百合谷(05.16)

 白峰漁協の今年の解禁日は3月26日である。だが、定宿である「つるの」に電話すると、今年は近年にない大雪で残雪が多くて何も出来ないとのこと。いともあっさりと、断られる。
 と云う訳で、4月16−17が今年初の釣行となった。

4月16日
 京都8時過ぎに発つと、4時間弱で白峰に着くことが出来る。先ずは、「つるの」に立ち寄り遊魚券を購入。女将さんとは半年ぶりの再会である。20分ほど雑談を交わし、昼食のためまだ雪の残る緑の村へ向かう。

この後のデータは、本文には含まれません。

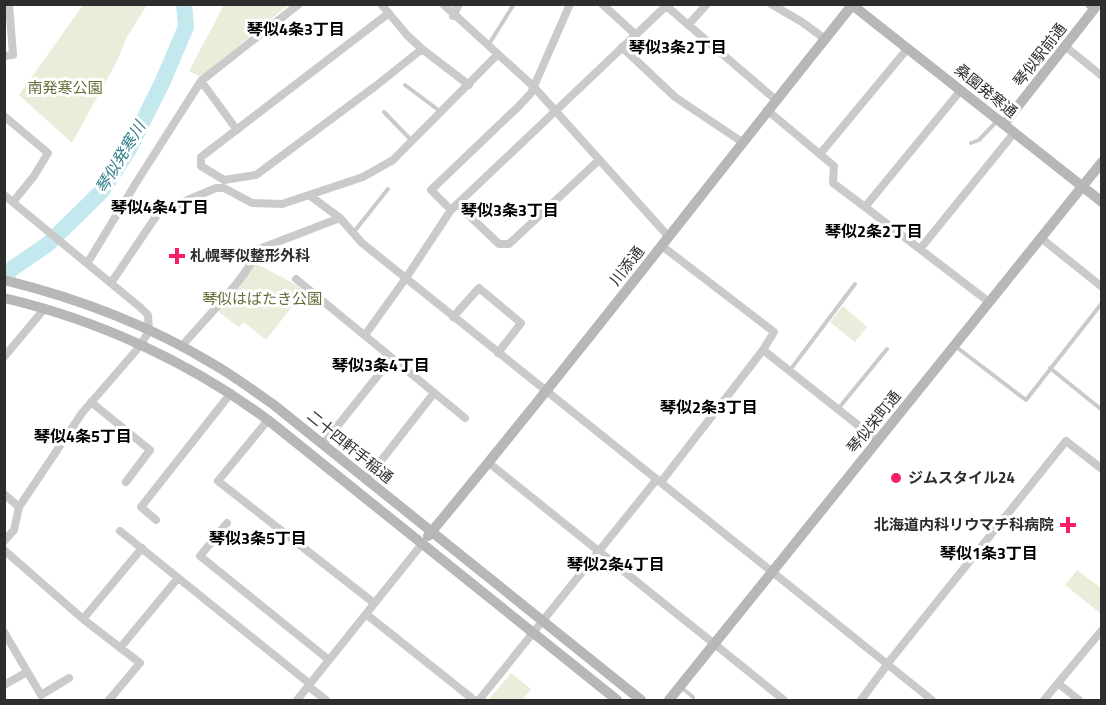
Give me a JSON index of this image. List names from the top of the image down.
{
  "streets": {
    "street": [
      "琴似駅前通",
      "桑園発寒通",
      "川添通",
      "琴似栄町通",
      "二十四軒手稲通"
    ]
  },
  "crossings": [
    ["琴似駅前通", "桑園発寒通"],
    ["桑園発寒通", "川添通"],
    ["桑園発寒通", "琴似栄町通"],
    ["川添通", "二十四軒手稲通"]
  ],
  "districts": [
    "琴似4条3丁目",
    "琴似3条2丁目",
    "琴似4条4丁目",
    "琴似3条3丁目",
    "琴似2条2丁目",
    "琴似3条4丁目",
    "琴似2条3丁目",
    "琴似4条5丁目",
    "琴似3条5丁目",
    "琴似1条3丁目",
    "琴似2条4丁目"
  ],
  "water": ["琴似発寒川"],
  "parks": ["南発寒公園", "琴似はばたき公園"],
  "places": {
    "health": ["札幌琴似整形外科", "北海道内科リウマチ科病院"],
    "other": ["ジムスタイル24"]
  }
}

思い思いの場所に陣取り、思い思いのコンビニ弁当を開ける。釣り仲間との楽しい一時である。

 そして、いよいよ釣り仕度だ。さーて、これから何処に行こうか。この時期は林道は残雪に被われ、入れる箇所は限られる。思案の末、水谷、岡本組は大道谷に、山本さんと私は、百合谷に入ることにした。

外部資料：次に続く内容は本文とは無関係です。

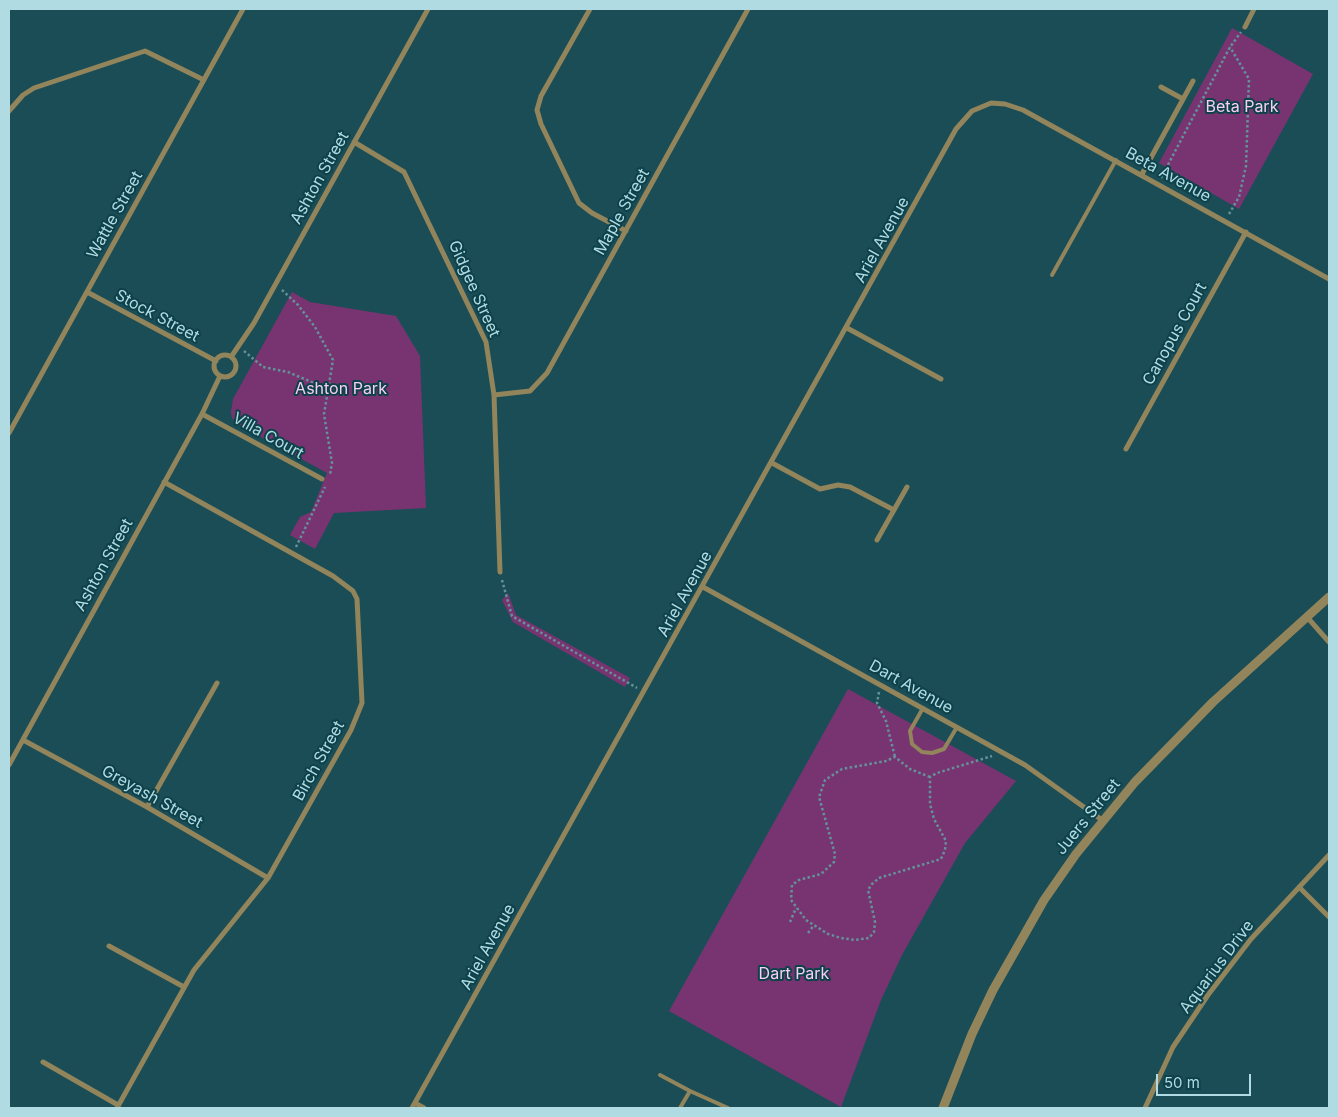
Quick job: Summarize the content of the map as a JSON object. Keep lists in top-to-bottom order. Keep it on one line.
{"streets":{"street":["Beta Avenue","Ashton Street","Maple Street","Wattle Street","Ariel Avenue","Gidgee Street","Stock Street","Canopus Court","Villa Court","Dart Avenue","Birch Street","Greyash Street","Juers Street","Aquarius Drive"]},"crossings":[["Beta Avenue","Ariel Avenue"],["Beta Avenue","Canopus Court"],["Ashton Street","Gidgee Street"],["Ashton Street","Stock Street"],["Ashton Street","Villa Court"],["Ashton Street","Birch Street"],["Ashton Street","Greyash Street"],["Maple Street","Gidgee Street"],["Wattle Street","Stock Street"],["Ariel Avenue","Dart Avenue"],["Dart Avenue","Juers Street"],["Birch Street","Greyash Street"]],"parks":["Beta Park","Ashton Park","Dart Park"],"scale_bar":"50 m"}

 林道のちょっとした駐車スペースに車を置き、雪の残る斜面を下降し釣りの開始である。何十年も渓流釣りを続けていても、シーズン始めの第一投は心躍るものだ。何時も25cm級のイワナが出るポイントに慎重に仕掛けを流す。だが、目印は何事も無く流れ下るだけであった。10回ほど流すも、何事も起こらずその場を離れ上流に向かうことにした。流れは雪解で増水し、通常より倍以上の勢いでである。飛び散る飛沫が、明るい光線を受けてガラスのかけらのように煌めいている。上流では山本氏が流れに向かって仕掛けを投じている。

 その後、交互に釣り上がるも当たりはは皆無であった。雪面には、真新しい足跡残されている。午前中に、先行者があったのかもしれない。とりあえず、斜面を林道まで登り返し、上流向かうことにした。

 仰げば、一片の雲もない蒼空が拡がっている。「これが、蒼空と云うものです。」と云わんばかりに誇らしげである。斜面に視線を向けると、むら消えの雪を抱えた雑木林が芽吹き始めている。淡い萌黄色は例えるすべもないほど美しい。耳を澄ませば、ソプラノのミソサザエがリズミカルな旋律を山間に響かせている。横には、気のあった友がいる。少し火照った頬には、まだまだ冷たい風が吹き向けて行く。長閑んで、心豊かな一時である。

雪の残る百合谷
 再度斜面を下降し釣りを試みるが、一つの当たりもない。最後にとっておきのポイントで試みるも、仕掛けは空を切るのみであった。時計を見ると4時を少しまわっている。今日はこれまでと、帰路につくことにした。

 雪が消えた斜面を凝視すると、青いキクザケイチゲが群生していた。可憐で清楚な花である。今日は、この花に会えたことで満足としよう。そんなことを思いながら、林道を引き返して行くのであった。